TASK PROMPT >>
Scan the data below. Pull out each line where "layout" occurs.

Dataset entries >>
· · · · ·
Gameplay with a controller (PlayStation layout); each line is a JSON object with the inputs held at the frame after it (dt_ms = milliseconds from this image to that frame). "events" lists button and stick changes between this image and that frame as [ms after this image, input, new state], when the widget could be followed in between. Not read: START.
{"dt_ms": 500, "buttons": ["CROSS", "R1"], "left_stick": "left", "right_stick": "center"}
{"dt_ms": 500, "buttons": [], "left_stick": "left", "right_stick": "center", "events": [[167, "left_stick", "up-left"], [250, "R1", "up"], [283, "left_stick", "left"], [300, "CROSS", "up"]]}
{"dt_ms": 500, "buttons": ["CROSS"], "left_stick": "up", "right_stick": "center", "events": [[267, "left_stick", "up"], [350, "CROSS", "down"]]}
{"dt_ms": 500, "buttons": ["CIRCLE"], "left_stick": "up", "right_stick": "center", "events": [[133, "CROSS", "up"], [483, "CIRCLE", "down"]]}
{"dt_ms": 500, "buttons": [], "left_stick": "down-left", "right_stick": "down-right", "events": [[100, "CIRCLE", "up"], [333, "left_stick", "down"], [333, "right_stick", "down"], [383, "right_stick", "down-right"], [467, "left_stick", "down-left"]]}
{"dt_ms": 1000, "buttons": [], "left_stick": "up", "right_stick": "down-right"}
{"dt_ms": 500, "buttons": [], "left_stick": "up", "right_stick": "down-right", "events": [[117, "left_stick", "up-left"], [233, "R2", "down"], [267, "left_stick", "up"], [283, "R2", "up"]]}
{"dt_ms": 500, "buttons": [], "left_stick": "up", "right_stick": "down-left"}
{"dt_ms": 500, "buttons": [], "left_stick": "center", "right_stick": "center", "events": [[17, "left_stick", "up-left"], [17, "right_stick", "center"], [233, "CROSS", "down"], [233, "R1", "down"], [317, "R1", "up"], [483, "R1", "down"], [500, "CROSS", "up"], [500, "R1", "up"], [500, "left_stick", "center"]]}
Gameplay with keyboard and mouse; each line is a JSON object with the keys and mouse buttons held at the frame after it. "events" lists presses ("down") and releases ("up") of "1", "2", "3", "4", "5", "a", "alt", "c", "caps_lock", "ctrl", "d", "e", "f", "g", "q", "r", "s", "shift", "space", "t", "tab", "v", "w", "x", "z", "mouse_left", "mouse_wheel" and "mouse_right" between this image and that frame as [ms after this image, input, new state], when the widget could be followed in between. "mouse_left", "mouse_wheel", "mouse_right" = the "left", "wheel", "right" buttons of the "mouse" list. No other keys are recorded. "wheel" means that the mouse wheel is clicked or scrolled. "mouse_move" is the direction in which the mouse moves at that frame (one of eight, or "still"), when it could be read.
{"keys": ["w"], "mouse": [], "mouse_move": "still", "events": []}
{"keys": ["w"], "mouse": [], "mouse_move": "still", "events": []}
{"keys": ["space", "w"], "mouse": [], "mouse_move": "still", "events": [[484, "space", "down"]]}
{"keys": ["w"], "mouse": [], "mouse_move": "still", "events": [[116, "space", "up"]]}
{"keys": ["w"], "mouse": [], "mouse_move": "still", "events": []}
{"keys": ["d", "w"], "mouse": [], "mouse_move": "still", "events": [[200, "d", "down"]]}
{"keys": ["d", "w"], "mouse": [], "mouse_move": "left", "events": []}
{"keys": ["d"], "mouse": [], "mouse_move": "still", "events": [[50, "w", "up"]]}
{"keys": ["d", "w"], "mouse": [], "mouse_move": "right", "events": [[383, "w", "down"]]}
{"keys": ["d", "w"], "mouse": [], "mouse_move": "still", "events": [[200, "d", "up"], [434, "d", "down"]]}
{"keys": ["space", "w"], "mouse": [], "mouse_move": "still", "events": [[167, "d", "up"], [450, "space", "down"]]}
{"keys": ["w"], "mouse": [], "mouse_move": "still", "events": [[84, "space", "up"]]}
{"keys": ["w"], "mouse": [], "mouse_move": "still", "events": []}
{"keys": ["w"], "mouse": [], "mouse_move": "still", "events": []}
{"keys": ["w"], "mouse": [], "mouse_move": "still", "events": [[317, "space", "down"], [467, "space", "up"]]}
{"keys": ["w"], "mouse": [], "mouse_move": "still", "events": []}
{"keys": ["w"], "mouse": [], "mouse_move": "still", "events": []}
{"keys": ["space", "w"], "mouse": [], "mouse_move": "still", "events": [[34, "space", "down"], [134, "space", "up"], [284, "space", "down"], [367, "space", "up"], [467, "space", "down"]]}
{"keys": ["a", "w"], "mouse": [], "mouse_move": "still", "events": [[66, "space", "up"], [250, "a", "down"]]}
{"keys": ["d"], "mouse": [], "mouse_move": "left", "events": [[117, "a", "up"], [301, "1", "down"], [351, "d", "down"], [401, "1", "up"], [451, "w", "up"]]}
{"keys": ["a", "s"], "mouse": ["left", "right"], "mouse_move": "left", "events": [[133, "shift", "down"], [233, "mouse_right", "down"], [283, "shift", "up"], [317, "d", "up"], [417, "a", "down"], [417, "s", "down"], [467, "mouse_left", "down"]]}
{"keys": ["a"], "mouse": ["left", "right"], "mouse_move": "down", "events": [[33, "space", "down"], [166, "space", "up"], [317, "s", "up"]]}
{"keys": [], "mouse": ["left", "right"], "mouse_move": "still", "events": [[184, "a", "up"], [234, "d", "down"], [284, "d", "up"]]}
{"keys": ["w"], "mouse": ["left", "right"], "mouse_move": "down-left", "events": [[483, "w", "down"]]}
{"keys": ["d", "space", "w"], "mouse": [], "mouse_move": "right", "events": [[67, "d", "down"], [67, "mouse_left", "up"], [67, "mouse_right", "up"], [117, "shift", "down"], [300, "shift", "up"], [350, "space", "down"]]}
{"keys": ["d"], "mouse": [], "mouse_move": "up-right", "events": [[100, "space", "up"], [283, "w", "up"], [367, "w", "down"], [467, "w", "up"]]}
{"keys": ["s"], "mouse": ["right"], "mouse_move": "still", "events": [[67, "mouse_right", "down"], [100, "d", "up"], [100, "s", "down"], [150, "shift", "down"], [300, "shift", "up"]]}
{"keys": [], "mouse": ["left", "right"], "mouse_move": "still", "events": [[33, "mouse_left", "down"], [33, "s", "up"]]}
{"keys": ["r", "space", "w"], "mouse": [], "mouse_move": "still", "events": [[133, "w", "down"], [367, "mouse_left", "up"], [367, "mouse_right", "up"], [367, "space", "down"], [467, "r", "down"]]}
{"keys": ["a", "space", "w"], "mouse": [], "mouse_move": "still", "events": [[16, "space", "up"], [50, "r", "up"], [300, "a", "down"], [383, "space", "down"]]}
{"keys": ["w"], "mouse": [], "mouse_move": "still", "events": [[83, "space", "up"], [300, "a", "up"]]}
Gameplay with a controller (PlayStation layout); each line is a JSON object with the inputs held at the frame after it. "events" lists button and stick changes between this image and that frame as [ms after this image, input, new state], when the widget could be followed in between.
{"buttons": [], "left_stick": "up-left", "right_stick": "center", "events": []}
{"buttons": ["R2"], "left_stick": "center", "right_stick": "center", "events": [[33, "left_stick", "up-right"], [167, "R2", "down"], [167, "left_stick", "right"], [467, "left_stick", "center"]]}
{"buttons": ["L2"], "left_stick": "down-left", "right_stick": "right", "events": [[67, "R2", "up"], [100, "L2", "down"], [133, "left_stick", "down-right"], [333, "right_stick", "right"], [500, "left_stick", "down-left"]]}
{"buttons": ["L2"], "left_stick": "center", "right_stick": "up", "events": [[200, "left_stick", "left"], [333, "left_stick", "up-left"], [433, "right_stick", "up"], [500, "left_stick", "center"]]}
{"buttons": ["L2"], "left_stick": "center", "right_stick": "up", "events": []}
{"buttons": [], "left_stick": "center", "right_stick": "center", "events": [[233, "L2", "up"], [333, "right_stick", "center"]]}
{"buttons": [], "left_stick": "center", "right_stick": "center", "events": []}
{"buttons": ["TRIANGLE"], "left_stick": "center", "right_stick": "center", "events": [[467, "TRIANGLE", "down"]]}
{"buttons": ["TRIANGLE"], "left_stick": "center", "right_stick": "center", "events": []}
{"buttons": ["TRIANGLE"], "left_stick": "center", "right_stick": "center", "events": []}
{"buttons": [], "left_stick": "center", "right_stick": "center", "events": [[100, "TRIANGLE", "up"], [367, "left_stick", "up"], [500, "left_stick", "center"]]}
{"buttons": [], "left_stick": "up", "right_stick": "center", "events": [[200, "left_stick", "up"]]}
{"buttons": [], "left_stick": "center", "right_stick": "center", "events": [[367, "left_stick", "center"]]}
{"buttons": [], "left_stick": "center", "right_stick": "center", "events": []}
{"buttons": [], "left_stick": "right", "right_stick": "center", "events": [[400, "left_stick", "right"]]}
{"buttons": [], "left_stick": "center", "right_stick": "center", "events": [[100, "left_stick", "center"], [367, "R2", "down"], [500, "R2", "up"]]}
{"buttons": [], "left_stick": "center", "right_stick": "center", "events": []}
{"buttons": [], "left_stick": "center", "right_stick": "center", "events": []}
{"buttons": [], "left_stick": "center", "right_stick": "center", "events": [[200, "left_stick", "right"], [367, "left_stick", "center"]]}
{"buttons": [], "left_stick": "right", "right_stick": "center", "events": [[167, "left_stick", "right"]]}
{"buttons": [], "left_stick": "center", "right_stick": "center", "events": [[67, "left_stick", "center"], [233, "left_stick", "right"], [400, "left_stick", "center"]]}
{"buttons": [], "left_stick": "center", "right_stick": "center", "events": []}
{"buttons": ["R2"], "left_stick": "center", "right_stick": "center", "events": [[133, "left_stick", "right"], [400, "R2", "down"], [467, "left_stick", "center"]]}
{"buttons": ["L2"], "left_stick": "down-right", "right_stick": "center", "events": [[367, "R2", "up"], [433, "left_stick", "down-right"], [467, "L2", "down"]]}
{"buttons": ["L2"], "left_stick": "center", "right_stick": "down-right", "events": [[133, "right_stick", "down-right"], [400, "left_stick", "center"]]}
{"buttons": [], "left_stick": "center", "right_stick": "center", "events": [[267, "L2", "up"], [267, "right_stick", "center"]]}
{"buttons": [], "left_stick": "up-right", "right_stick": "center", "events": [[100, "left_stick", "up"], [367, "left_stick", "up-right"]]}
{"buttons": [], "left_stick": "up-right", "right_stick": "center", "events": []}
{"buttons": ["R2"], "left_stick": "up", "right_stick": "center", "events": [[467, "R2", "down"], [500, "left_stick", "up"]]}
· · · · ·
RESULT OF THE EXERCISE >>
Gameplay with a controller (PlayStation layout); each line is a JSON object with the inputs held at the frame after it (dt_ms = milliseconds from this image to that frame). "events" lists button and stick changes between this image and that frame as [ms after this image, input, new state], when the widget could be followed in between. Not read: START.
Gameplay with a controller (PlayStation layout); each line is a JSON object with the inputs held at the frame after it. "events" lists button and stick changes between this image and that frame as [ms after this image, input, new state], when the widget could be followed in between.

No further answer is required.